Am Umstand, dass Einzelkonzerte am lukrativsten sind, hat sich bis heute nichts geändert. Weil einerseits sind die „Personalkosten“ am geringsten, und andererseits kann er sein Programm aus mittlerweile acht Solo-CDs zusammenstellen, die sich dann nach den Konzerten gut verkaufen lassen – noch dazu, wo er fast sämtliche Releases (zuletzt: Puzzle Works) auf dem eigenen Label Delphy Entertainment Rekords herausbringt.

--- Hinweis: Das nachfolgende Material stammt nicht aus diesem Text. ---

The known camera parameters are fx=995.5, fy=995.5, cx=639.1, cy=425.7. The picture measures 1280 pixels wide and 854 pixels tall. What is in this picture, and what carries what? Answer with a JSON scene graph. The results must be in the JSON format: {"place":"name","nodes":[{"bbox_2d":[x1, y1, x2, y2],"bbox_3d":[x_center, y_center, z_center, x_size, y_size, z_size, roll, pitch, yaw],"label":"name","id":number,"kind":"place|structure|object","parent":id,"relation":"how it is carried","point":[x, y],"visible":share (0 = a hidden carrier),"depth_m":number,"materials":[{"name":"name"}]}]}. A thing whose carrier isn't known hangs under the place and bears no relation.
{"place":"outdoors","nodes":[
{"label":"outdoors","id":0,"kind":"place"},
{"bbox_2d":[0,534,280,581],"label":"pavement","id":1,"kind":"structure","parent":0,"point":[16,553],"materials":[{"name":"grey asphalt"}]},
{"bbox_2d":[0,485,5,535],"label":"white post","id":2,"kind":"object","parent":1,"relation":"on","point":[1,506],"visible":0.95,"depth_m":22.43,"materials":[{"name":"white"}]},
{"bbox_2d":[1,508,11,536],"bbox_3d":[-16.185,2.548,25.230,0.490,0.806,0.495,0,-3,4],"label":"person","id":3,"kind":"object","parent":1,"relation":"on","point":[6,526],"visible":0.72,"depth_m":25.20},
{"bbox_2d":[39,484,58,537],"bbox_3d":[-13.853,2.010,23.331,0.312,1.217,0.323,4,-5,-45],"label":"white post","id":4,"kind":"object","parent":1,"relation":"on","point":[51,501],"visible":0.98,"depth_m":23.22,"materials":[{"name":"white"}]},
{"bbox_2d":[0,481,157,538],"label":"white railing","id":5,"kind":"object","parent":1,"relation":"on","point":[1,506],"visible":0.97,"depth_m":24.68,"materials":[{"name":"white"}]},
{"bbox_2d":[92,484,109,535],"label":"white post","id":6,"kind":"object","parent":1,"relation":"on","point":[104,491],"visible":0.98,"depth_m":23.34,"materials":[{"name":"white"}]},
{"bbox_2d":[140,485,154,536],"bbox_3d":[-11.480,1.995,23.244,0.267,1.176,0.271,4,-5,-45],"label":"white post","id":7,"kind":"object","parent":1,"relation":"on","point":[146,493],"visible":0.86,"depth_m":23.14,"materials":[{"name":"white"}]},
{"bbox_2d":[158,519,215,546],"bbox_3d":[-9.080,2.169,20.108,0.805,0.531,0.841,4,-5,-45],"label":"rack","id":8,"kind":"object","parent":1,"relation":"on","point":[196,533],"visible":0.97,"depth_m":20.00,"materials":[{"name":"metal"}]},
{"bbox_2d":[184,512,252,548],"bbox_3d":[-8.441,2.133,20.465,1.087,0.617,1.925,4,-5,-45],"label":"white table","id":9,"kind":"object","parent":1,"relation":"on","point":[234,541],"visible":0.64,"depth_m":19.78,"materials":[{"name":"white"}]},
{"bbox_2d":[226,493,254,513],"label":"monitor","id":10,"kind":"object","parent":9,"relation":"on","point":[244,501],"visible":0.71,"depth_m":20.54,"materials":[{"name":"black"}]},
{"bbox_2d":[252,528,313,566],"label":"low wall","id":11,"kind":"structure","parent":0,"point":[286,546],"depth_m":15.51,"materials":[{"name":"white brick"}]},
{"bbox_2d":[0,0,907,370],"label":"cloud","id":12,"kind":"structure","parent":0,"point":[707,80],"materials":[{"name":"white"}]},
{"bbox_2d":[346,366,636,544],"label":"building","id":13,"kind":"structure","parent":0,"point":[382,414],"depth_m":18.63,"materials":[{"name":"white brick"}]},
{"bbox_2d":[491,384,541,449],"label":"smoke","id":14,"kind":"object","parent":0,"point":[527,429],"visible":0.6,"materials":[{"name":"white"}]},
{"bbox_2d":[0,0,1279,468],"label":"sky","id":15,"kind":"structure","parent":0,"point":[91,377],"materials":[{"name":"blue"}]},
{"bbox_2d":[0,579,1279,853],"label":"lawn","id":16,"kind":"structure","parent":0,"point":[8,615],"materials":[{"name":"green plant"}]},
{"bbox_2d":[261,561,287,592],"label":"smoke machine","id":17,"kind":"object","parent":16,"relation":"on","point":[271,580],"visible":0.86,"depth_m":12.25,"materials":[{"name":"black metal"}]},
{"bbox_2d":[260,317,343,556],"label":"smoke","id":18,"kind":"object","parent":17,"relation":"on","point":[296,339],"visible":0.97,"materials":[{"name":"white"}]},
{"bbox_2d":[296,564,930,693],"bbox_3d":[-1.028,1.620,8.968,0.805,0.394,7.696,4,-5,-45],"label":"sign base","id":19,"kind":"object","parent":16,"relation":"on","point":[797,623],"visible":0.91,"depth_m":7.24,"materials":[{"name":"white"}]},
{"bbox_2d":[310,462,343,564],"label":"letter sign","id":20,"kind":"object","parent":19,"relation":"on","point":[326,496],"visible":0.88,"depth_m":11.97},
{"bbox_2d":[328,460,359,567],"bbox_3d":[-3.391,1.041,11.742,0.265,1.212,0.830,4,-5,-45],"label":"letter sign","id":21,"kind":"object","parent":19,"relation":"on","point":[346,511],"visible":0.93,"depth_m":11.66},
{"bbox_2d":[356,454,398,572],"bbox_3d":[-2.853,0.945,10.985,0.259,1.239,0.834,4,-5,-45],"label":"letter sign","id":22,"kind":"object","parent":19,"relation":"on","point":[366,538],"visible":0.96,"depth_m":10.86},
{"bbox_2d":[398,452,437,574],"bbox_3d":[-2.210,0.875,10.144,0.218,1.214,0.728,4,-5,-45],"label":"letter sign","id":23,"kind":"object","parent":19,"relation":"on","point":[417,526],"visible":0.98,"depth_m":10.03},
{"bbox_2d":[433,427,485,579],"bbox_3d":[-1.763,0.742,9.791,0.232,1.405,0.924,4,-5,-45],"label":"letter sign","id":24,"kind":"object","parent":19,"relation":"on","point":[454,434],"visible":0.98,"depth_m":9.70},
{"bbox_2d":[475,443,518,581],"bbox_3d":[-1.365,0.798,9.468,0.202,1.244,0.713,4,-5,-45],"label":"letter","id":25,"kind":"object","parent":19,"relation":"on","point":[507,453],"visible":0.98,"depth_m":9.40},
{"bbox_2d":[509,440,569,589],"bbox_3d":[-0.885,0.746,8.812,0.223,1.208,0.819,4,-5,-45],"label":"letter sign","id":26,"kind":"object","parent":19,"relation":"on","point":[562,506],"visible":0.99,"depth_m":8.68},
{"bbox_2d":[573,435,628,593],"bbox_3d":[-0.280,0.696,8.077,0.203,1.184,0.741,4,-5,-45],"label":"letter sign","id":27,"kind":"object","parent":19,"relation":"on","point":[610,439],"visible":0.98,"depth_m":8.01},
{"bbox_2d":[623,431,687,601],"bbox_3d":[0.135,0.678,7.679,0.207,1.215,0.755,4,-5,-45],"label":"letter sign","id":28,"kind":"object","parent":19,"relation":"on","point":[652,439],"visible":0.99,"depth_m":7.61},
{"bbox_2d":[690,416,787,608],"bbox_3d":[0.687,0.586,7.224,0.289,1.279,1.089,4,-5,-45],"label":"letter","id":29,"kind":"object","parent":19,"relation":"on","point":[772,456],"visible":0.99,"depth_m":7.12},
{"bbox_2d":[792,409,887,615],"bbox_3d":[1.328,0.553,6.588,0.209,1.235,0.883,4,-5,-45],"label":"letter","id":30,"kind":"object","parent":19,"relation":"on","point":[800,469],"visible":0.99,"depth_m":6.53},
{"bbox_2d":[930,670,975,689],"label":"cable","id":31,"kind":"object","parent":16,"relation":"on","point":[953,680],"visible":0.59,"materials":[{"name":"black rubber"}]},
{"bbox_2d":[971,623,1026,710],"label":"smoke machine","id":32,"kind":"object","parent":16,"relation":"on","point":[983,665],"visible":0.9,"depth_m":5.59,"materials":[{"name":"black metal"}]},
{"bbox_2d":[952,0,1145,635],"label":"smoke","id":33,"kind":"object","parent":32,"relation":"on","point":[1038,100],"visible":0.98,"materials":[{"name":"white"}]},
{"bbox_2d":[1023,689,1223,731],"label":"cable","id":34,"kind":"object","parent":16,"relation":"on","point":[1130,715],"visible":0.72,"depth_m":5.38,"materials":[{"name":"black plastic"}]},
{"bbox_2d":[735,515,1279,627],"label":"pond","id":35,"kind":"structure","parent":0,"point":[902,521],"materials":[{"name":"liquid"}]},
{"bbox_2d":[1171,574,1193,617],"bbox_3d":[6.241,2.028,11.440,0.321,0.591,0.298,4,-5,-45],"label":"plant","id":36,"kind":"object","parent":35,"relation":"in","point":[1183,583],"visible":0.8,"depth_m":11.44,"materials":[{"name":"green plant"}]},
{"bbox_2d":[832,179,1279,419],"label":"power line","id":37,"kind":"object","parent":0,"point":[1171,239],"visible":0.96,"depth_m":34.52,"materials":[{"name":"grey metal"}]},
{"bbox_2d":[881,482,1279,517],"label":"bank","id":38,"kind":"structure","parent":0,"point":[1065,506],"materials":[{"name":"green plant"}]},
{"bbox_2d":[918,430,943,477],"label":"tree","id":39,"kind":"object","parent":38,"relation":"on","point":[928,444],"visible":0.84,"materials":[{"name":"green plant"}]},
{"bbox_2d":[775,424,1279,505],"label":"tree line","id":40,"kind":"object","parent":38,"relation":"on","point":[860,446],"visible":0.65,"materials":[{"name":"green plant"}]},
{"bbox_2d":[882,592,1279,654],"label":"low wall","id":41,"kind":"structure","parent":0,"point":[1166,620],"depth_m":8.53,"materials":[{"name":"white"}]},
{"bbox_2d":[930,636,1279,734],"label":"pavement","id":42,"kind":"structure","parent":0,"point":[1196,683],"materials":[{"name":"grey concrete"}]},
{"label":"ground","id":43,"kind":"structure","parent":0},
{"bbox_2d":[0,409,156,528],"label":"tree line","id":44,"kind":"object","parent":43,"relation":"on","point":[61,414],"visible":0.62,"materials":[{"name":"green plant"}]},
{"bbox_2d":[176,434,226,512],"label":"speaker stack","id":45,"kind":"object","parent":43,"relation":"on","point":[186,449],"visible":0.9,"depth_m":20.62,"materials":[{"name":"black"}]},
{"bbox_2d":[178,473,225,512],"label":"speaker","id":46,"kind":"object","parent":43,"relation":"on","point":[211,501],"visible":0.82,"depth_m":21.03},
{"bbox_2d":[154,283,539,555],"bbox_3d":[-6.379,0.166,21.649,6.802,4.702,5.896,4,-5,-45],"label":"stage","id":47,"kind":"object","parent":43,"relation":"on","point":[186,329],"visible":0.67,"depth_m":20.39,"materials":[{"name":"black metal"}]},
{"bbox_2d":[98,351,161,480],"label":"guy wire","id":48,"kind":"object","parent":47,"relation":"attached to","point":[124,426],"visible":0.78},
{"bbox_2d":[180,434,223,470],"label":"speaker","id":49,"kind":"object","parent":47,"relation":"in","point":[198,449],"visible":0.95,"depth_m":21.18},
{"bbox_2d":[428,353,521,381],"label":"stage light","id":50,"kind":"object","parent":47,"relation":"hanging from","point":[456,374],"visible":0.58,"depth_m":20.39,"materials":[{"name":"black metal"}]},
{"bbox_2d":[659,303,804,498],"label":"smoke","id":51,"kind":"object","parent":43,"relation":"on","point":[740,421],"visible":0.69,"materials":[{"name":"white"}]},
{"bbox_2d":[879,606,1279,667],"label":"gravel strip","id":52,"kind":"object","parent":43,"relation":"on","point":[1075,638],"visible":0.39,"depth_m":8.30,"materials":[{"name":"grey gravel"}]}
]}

Martin Philadelphy ist aber nicht nur Einzelkämpfer. Kontinuierlich hat er sich Weggefährten für Bands, denen er durchwegs hübsche Namen verpasste, angelacht. Etwa den Bassisten Chris Janka und den Perkussionisten Gustavo Costa, mit denen er sowohl als Trensch als auch als Missing Dog Head in Erscheinung tritt und, aufgrund von Costas guten Kontakten, häufig in Spanien und Portugal unterwegs ist. Oder den Keyboarder und Elektroniker Stephan Sperlich, mit dem er die Blind Idiot Gods bildet sowie, erweitert um den Kontrabassisten Phillip Mosbrugger, das Trio Elektro Farmer. Oder den von Chico Hamilton protegierten Drummer Jeremy Carlstedt, mit dem zusammen er den Giant Dwarf betreibt. Carlstedt lernte er ebenso in Amerika kennen wie den prominenten Schlagzeuger Victor Jones, der ihn regelmäßig zu gemeinsamen Tourneen einlädt, und den aus dem Zorn-Umfeld bekannten Keyboarder Jamie Saft.
Ein weites musikalisches Betätigungsfeld
Mit Fortdauer seiner Laufbahn wendete sich der Gitarrist, der viele Jahre lang als Singer/Songwriter durch die Lande zog, vermehrt der improvisierten Musik zu. So hat er sich, auf Einladung des artacts-Festivals in St. Johann/Tirol, die Osttiroler Koryphäen Wolfgang Mitterer und Josef Klammer als Partner gewünscht, um mit ihnen Badminton zu spielen. Das Klammer/Gründler-Duo (wieder mit dem Drummer Josef Klammer und dem Gitarristen Seppo Gründler, beide samt elektronischen Hilfsmitteln) steht ebenso auf seiner Kooperationsliste wie der Wiener Gitarrist Burkhard Stangl. „Am Spielen mit ihm schätze ich das Warten, die Zeit, den Space und die Reduktion“, sagt Philadelphy.
Besonders wichtig ist ihm die Begegnung mit dem großen komischen Künstler Robert Gernhardt. Es ist heute noch unglücklich darüber, dass die aus der Zusammenarbeit resultierende CD “Ein Glueck” erst nach dessen Tod erscheinen konnte. Unverkennbar in Philadelphys Musik ist an allen Ecken und Enden das Naheverhältnis zu jener Frank Zappa, von der er behauptet, so gut wie alles auswendig spielen zu können. Eine zusätzliche Tendenz ergebe sich durch das aktuelle Mischungsverhältnis von Songs und Sounds. Philadelphy: „Ich glaube, ich entwickle mich immer mehr in Richtung Robert Wyatt.“
Die gegenwärtig wichtigste Zusammenarbeit pflegt der Gitarrist mit dem dänischen Schlagzeuger Kresten Osgood. „Bei dem groovt alles“, sagt Philadelphy. Allein im Vorjahr haben sie als Duo sieben Konzerte in Dänemark bestritten. Für die neue, demnächst erscheinende Platte konnten sie keinen geringeren Produzenten als Scott Harding gewinnen, der u.a. für Björk produziert hat. Herauskommen wird die mit Spannung erwartete CD auf dem DMG ARC-Label der New Yorker Downtown Music Gallery. Man sieht: Das Wort „umtriebig“ ist ein Hilfsausdruck für den Musiker – und seit 2 ½ Jahren übrigens auch glücklichen Vater – Martin Philadelphy.